Filed Under: Best Practices, Market Research, Reporting

Published:

Walt Dickie

Marketing research reports tend toward data-laden step-by-step arguments. Detailed discussion about specific data may – or, to the frustration of clients, may not – lead to a conclusion about the overall business implications of the analysis.

This traditional narrative approach is under pressure from many quarters: a sound bite culture; the sometimes cryptic style of text messaging, Twitter, and email; an increasing reliance on visual display over written exposition; and a general disinterest in, and even distrust of, data and evidence.

How should a report be structured that has the power to change minds and generate consensus?

Many believe that the key lies in more and better graphics and everyone seems to call upon Tufte as a guide to graphic design. His The Visual Display of Quantitative Information (1983), Minard’s famous graph of Napoleon’s march to Moscow and its aftermath, and Tufte’s later books can be found, I think, in every MR industry office, and his influence has been largely responsible for the industry’s infatuation with graphing data.

Yet the more we try to create engaging representations of our data with novel graphical treatments, the more we run the risk of confusing those we hope to excite with our results.

This seems to be an impasse. To grab the attention of an audience that may not already be involved deeply requires novelty, but novelty impairs communication. Now what?

The Poynter Institute is a journalism school in St. Petersburg, and they’ve been conducting studies on the impact of layout and design on newspaper reading since 1990. In 2006, they used three different formats to set up the same news story about bird flu, and then tested the effects of the designs. The information in all three versions was identical. (The three prototypes have apparently been removed from the Poynter web site, which indicates that they have been published in book form.)
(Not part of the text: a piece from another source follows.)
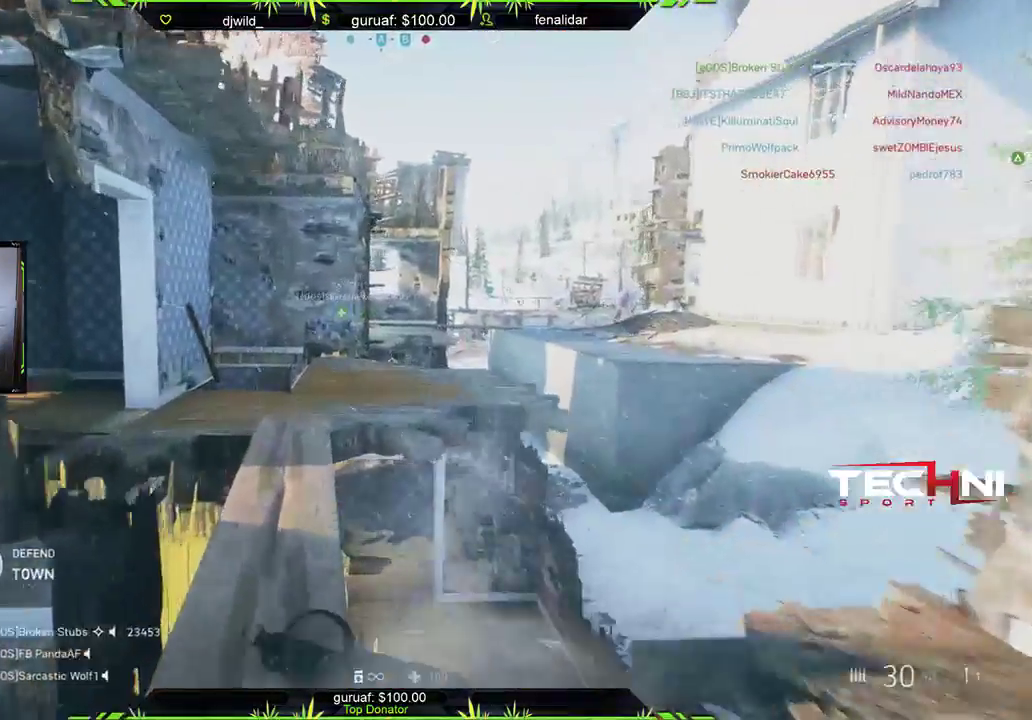
{"buttons": [], "left_stick": "up", "right_stick": "left", "events": [[200, "left_stick", "up"], [317, "right_stick", "left"]]}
The Institute describes them this way (emphasis added): “Prototype 1 was conventional, with headline, narrative and photograph … Prototype 2 contained a narrative story with some of the information broken out in a map and some in a fact box. Prototype 3 was very visual with no traditional narrative. It featured . . . a map, a Q&A, a numbers chart and other graphic storytelling.”

The Poynter study used eye tracking to follow what people were looking at and for how long, and they also tested recall of the stories. Miner again: “Readers read the prototypes for five minutes and then were quizzed on bird flu. Readers of Prototype 3, the one that did away with narrative, got the most answers right. What’s more, these readers came away most interested in the subject of bird flu and most open to learning more.”
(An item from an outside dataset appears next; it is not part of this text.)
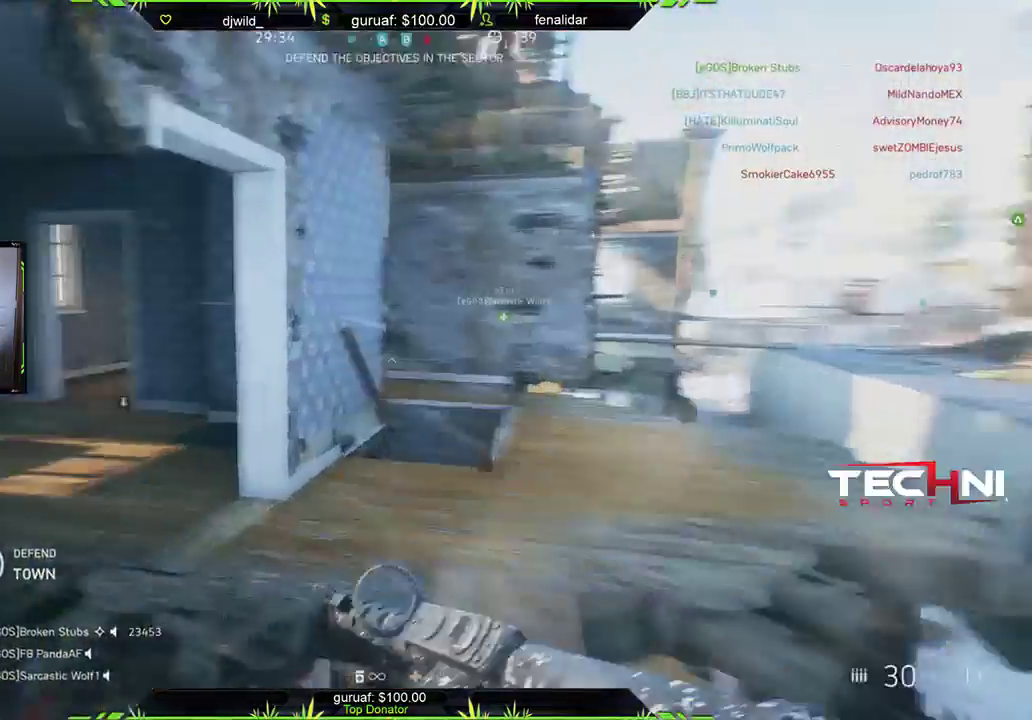
{"buttons": [], "left_stick": "up", "right_stick": "center", "events": [[50, "left_stick", "up-right"], [50, "right_stick", "center"], [150, "right_stick", "left"], [217, "left_stick", "up"], [417, "right_stick", "center"]]}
This is an amazing result: a non-narrative presentation of the disjointed components of a story generated more reader involvement and better recall of the facts.

This has several implications for MR reporting:

  • It isn’t novelty, “creative” graphics, or bright colors that compel attention; it’s a clear presentation of all of the elements of the story.
  • We are shooting ourselves in the foot by trying to lead an audience through our arguments in step-by-step fashion. This is yet another indictment of PowerPoint, with its bullet-pointed lists on slide after slide. We need to develop a “collage” mentality and present the parts of the story simultaneously.
  • Our reports should encourage a kind of do-it-yourself involvement with the story we want to tell, encouraging the reader to impose order on them. Discussion is likely to be more powerful than exposition. Anything that encourages the audience to work things out for themselves will generate involvement and recall. This means laying out all the steps to the conclusion, but letting the conclusion itself be discovered.
  • We needn’t constantly come up with new graphic formats to present the data we include; in fact, we can rely on the familiarity of standardgraphic forms to enhance the clarity of the presentation. This doesn’t mean we can’t use more creative graphics; only that we don’t need to rely on them to do the job alone.
  • When we use the “infographics” approach, we should avoid a linear narrative, and, instead, strive for a presentation that gives each story element space to breathe and encourages the eye to wander from one to the other.

I’ll let Miner have the final word: “Enjoyable as it may be, linear narrative is nowhere near as predictably efficient as is deconstruction of a story into its…components…the reader creates the narrative rather than having the writer impose it on him or her.”

PS: It is either ironic or pathetic that this post is in the form of an essay.